地層の広がりや構造を、地図上に表現したものを「地質図」とよびます。地質図では、地層が地表と交わる線(露頭線)と、走向・傾斜の記号が描かれます。

  • 走向:地層面と、水平面が交わる線の方向。地図上では、長い線で示される。
  • 傾斜:地層面が、水平面からどれだけ傾いているかを示す角度。短い線が、最も急に傾いている方向を示す。

これらの情報を読み解くことで、地表からは見えない地下の地質構造(しゅう曲や断層の存在)を、立体的に推定することが可能になります。例えば、同じ地層が、ある谷を挟んでV字模様を描いている場合、そのV字の尖端が指す方向から、地層の傾斜方向を読み取ることができます(V字の法則)。

豆知識を話すコレクト コレクトの発展ラボ:貫入と噴出

豆知識ですが、地層の変形は、堆積岩だけでなく、火成岩との関係からも読み解くことができます。

  • 貫入:マグマが、既存の地層の中に割り込んで入り込み、そこで冷え固まること。貫入したマグマの熱で、まわりの地層が変成(接触変成作用)を受けることがある。「切る-切られるの法則」により、貫入した火成岩は、貫入された地層よりも新しいと判断できる。
  • 噴出:マグマが地表に噴き出し、溶岩流などとして地層の上に積もること。この場合、上の地層には熱による変成作用は及ばない。

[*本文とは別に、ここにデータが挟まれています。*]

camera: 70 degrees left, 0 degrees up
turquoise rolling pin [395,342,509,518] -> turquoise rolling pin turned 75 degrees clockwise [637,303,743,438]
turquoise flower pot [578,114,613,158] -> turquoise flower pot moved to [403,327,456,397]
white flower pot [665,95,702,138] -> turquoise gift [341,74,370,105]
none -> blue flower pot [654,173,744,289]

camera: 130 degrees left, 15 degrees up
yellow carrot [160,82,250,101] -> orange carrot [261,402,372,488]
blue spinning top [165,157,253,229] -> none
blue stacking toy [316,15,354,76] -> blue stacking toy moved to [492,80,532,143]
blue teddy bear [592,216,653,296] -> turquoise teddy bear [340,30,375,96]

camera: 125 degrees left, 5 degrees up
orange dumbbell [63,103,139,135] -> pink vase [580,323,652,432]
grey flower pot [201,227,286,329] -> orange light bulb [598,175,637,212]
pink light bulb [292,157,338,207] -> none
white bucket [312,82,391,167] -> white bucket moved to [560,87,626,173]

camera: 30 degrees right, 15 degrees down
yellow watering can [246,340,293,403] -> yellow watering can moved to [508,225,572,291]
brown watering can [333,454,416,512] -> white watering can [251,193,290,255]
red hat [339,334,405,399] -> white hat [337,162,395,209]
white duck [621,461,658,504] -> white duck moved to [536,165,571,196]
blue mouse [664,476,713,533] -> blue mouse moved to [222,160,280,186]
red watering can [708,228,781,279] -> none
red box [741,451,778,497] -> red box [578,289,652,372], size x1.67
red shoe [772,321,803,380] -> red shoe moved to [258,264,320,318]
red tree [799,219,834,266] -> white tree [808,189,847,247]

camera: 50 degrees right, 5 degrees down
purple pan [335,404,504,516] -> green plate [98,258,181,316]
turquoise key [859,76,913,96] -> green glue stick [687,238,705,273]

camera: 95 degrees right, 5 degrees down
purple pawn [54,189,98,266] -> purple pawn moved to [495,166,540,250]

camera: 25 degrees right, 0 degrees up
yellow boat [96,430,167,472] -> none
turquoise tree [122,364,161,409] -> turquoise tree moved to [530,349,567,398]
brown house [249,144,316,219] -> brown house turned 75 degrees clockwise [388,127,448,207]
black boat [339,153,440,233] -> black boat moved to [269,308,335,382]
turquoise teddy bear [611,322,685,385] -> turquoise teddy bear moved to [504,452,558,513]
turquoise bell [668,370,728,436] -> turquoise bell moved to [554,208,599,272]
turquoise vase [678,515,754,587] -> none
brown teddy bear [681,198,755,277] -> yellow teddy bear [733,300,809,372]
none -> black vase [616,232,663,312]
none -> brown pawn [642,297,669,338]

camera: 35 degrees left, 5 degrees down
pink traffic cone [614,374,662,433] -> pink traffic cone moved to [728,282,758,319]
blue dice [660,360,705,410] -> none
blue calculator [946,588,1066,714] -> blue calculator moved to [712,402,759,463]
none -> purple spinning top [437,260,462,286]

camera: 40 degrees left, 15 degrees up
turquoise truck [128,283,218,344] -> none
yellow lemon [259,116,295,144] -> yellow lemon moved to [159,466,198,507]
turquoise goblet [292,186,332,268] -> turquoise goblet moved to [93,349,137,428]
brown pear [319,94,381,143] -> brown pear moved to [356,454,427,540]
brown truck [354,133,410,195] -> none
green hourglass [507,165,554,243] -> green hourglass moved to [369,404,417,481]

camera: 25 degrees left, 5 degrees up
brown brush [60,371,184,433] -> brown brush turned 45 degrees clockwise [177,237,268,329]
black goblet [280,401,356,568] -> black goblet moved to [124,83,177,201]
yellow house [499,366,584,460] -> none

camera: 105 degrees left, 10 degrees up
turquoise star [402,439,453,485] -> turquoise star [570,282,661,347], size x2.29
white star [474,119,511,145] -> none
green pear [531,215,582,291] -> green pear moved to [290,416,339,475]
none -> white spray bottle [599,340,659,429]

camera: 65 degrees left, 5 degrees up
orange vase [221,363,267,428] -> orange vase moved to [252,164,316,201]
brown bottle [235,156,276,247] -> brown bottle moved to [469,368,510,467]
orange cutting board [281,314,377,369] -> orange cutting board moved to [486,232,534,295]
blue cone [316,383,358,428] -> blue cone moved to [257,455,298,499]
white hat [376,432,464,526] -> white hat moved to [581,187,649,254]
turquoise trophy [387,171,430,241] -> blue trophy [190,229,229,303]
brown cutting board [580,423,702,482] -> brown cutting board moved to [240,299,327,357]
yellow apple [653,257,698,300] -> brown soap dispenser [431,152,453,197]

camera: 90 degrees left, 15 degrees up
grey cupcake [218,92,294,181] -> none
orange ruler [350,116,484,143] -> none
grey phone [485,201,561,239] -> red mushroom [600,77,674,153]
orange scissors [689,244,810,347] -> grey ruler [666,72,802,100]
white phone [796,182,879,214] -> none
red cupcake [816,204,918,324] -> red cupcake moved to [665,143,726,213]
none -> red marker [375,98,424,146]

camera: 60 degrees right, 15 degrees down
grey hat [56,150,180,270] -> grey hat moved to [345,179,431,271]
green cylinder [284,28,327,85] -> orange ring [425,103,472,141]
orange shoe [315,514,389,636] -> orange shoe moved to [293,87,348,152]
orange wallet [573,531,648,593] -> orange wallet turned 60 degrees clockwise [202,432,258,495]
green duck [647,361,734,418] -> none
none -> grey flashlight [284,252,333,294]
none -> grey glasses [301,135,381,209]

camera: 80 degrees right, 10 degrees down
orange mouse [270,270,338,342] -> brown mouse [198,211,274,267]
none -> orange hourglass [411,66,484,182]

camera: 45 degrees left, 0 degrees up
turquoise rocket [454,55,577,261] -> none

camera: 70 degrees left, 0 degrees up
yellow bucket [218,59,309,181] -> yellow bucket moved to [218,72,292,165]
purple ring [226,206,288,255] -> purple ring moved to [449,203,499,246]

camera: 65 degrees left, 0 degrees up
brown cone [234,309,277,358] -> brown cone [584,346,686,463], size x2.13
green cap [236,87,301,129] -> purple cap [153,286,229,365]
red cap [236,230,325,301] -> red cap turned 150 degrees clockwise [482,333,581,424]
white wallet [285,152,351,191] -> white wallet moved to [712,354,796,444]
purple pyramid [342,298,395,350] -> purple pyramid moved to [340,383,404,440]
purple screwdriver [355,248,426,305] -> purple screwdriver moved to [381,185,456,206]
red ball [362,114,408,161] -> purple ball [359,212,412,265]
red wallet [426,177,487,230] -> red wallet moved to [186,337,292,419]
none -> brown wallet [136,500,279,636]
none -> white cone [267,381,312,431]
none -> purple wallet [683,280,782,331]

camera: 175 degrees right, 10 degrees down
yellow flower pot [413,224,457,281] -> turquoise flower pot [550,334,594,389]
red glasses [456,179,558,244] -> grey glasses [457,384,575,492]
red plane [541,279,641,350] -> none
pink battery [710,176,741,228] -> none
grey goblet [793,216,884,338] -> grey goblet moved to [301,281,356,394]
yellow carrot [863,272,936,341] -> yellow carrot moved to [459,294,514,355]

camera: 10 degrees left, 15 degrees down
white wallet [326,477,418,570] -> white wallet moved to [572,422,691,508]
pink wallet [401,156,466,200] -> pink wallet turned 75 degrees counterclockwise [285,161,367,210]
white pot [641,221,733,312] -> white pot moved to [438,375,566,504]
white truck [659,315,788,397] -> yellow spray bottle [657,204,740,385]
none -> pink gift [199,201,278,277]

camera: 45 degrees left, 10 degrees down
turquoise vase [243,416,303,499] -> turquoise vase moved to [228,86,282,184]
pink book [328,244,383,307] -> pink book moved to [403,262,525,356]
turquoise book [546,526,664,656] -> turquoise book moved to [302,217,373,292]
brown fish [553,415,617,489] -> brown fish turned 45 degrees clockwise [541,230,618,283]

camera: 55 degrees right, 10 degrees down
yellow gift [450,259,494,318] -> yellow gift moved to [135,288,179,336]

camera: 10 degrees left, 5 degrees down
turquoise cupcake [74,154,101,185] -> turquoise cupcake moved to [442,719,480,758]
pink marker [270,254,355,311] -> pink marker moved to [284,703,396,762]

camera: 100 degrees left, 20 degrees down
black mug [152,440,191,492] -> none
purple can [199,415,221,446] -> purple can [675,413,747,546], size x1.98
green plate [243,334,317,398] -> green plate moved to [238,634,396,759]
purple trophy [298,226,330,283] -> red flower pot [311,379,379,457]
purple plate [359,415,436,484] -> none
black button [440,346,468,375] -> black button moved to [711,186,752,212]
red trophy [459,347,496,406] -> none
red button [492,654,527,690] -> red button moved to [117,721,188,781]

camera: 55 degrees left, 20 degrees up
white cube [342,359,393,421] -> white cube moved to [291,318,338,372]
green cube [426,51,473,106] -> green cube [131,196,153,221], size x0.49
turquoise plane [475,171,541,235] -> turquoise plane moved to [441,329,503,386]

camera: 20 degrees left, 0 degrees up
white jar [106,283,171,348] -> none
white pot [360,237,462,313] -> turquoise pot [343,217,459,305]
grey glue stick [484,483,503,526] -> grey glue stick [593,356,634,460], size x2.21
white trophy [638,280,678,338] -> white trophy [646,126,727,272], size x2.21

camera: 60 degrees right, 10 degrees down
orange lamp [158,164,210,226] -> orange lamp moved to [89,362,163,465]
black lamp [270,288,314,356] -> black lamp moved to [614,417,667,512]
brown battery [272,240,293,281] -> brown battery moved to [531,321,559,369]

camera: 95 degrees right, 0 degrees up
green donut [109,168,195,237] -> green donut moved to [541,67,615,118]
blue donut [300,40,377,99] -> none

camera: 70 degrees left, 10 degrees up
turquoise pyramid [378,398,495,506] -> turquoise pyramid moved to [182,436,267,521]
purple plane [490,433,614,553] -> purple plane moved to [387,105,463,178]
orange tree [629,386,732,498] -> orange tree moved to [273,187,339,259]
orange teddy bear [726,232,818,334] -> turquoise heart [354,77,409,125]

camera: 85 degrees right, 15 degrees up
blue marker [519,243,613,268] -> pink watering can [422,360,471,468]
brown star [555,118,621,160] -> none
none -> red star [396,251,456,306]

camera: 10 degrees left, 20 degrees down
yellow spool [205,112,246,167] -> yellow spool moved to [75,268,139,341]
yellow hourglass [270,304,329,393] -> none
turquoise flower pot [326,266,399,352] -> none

不整合の関係と、貫入・噴出の関係を正しく見分けることは、地層の歴史を正確に復元する上で、極めて重要なスキルです。

なるほど!と話すちさまる 共通テスト対策まとめ

地質構造は、地質図の読解問題として頻出だ!

  1. 「不整合」が、どのようなプロセス(堆積→隆起→侵食→沈降→堆積)でできるかを説明できるようにする。
    不整合面は、大きな地殻変動があったことを示す、決定的な証拠だ。
  2. 断層の3タイプを、かかる力の向きとセットで覚える。
    「逆断層=押す力」「正断層=引っぱる力」という関係は絶対!
  3. しゅう曲の「背斜」と「向斜」を、断面図の形で区別できるようにする。
    「背斜の中心は古い地層」「向斜の中心は新しい地層」というルールも重要。
  4. 「切る-切られるの法則」を理解する。
    断層や貫入岩体は、それによって切られている地層よりも、新しい。地質イベントの前後関係を判断する基本原則だ。

練習問題

問1:地層が、時間的に大きな隔たりをもって重なっている関係を何というか。

問2:地層に押す力がはたらいて形成される、波のように曲がった構造を何というか。

問3:ある地層が、断層によって切られている。このとき、地層と断層では、どちらが新しいと考えられるか。そのように判断する根拠となった法則名も答えなさい。

解答と解説

問1の答え:不整合

問2の答え:しゅう曲

問3の答え:
新しいもの:断層
法則名:切る-切られるの法則
【解説】地層が先に存在していなければ、断層がその地層を切ることはできない。したがって、切った側(断層)が、切られた側(地層)よりも新しいと判断できる。